Pressures on teen girls.
A survey conducted by the Department of Education in 2016 found that 37% of girls reported feeling “unhappy, worthless or unable to concentrate”. In a typical mixed school class that’s 5 or 6 girls who are feeling this way. Speaking to teachers and school leaders, there is widespread concern over the rising levels of anxiety, depression, eating disorders and self-harming they are seeing with teen girls.
So there continues to be a role for targeted work with girls in school.
If we examine teenage life in 2018, teen girls face a plethora of pressures – immense pressures for their bodies to look a certain way, a competitive culture that often prevents nurturing, supportive friendships from forming, often changing home lives, anxiety about performing in exams – and this is all lived under the unforgiving spotlight of social media. In fact, this combination of pressures is something that many adults – with all their experience and resources – would struggle to deal with. But we expect teen girls, at a time when hormones are soaring and their brains are forming new connections (scientists have recently discovered) to deal with this multitude of pressures and thrive academically.

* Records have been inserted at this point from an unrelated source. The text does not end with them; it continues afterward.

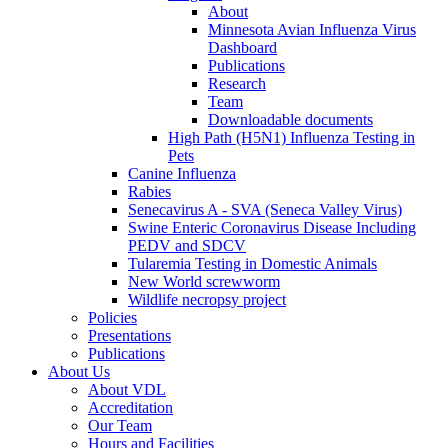
About
Minnesota Avian Influenza Virus
Dashboard
Publications
Research
Team
Downloadable documents
High Path (H5N1) Influenza Testing in
Pets
Canine Influenza
Rabies
Senecavirus A - SVA (Seneca Valley Virus)
Swine Enteric Coronavirus Disease Including
PEDV and SDCV
Tularemia Testing in Domestic Animals
New World screwworm
Wildlife necropsy project
Policies
Presentations
Publications
About Us
About VDL
Accreditation
Our Team
Hours and Facilities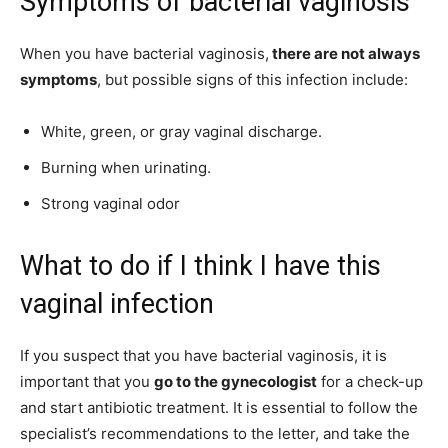
Symptoms of bacterial vaginosis
When you have bacterial vaginosis,
there are not always
symptoms
, but possible signs of this infection include:
White, green, or gray vaginal discharge.
Burning when urinating.
Strong vaginal odor
What to do if I think I have this
vaginal infection
If you suspect that you have bacterial vaginosis, it is
important that you
go to the gynecologist
for a check-up
and start antibiotic treatment. It is essential to follow the
specialist’s recommendations to the letter, and take the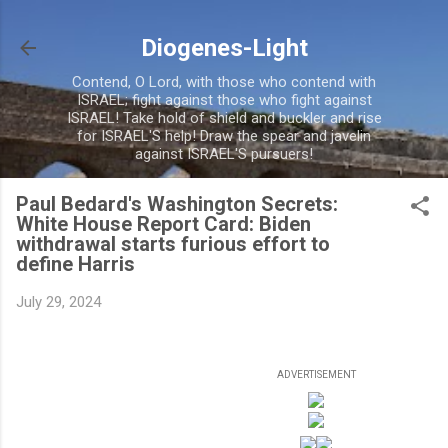
Skip to main content
Diogenes-Light
Contend, O Lord, with those who contend with
ISRAEL; fight against those who fight against
ISRAEL! Take hold of shield and buckler and rise
for ISRAEL'S help! Draw the spear and javelin
against ISRAEL'S pursuers!
Paul Bedard's Washington Secrets:
White House Report Card: Biden
withdrawal starts furious effort to
define Harris
July 29, 2024
ADVERTISEMENT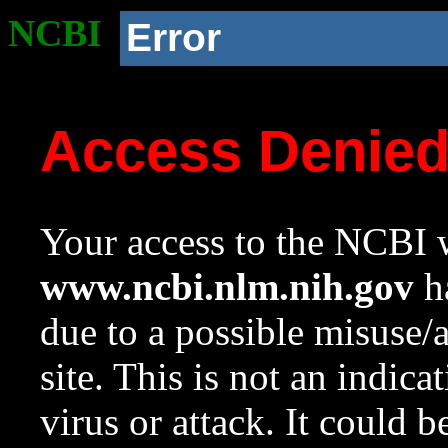
NCBI
Error
Access Denie
Your access to the NCBI w
www.ncbi.nlm.nih.gov
ha
due to a possible misuse/
site. This is not an indica
virus or attack. It could 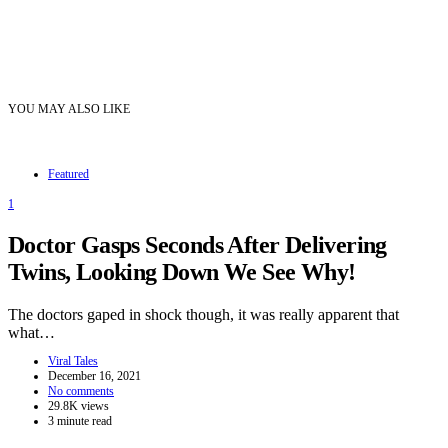
YOU MAY ALSO LIKE
Featured
1
Doctor Gasps Seconds After Delivering
Twins, Looking Down We See Why!
The doctors gaped in shock though, it was really apparent that
what…
Viral Tales
December 16, 2021
No comments
29.8K views
3 minute read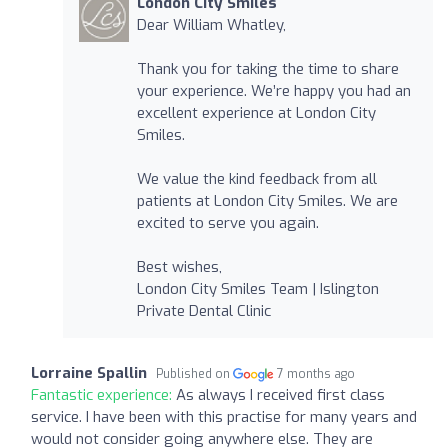
London City Smiles
Dear William Whatley,
Thank you for taking the time to share
your experience. We’re happy you had an
excellent experience at London City
Smiles.
We value the kind feedback from all
patients at London City Smiles. We are
excited to serve you again.
Best wishes,
London City Smiles Team | Islington
Private Dental Clinic
Lorraine Spallin
Published on
7 months ago
Fantastic experience:
As always I received first class
service. I have been with this practise for many years and
would not consider going anywhere else. They are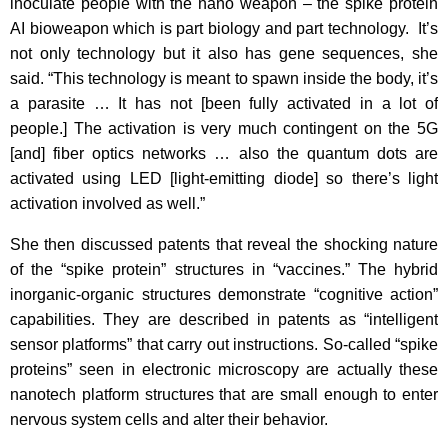
inoculate people with the nano weapon – the spike protein
AI bioweapon which is part biology and part technology. It’s
not only technology but it also has gene sequences, she
said. “This technology is meant to spawn inside the body, it’s
a parasite … It has not [been fully activated in a lot of
people.] The activation is very much contingent on the 5G
[and] fiber optics networks … also the quantum dots are
activated using LED [light-emitting diode] so there’s light
activation involved as well.”
She then discussed patents that reveal the shocking nature
of the “spike protein” structures in “vaccines.” The hybrid
inorganic-organic structures demonstrate “cognitive action”
capabilities. They are described in patents as “intelligent
sensor platforms” that carry out instructions. So-called “spike
proteins” seen in electronic microscopy are actually these
nanotech platform structures that are small enough to enter
nervous system cells and alter their behavior.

Building resilience is key to improving outcomes
Key to addressing this is supporting teen girls to develop their own self-belief, resourcefulness, and skills for handling different situations.
Confident Teens has designed the Building Resilience programme for this purpose. Taking a coaching and growth mindset approach, the programme of six workshops is focused on the topics that girls worry about most – areas like body confidence, speaking confidently, friendships and their future. Working with small groups of 15 girls, each girl is supported to develop her own ideas and strategies for handling the pressures of teen years.
Girls are then in a stronger position to progress, both personally and academically.
This programme can form a key part of a school’s preventative strategy for mental health problems.
Closing the gap for Pupil Premium students
This programme is of particular benefit for Pupil Premium students. As it addresses barriers to learning including confidence, aspirations and engagement it contributes to school strategies for closing the gap for disadvantaged students.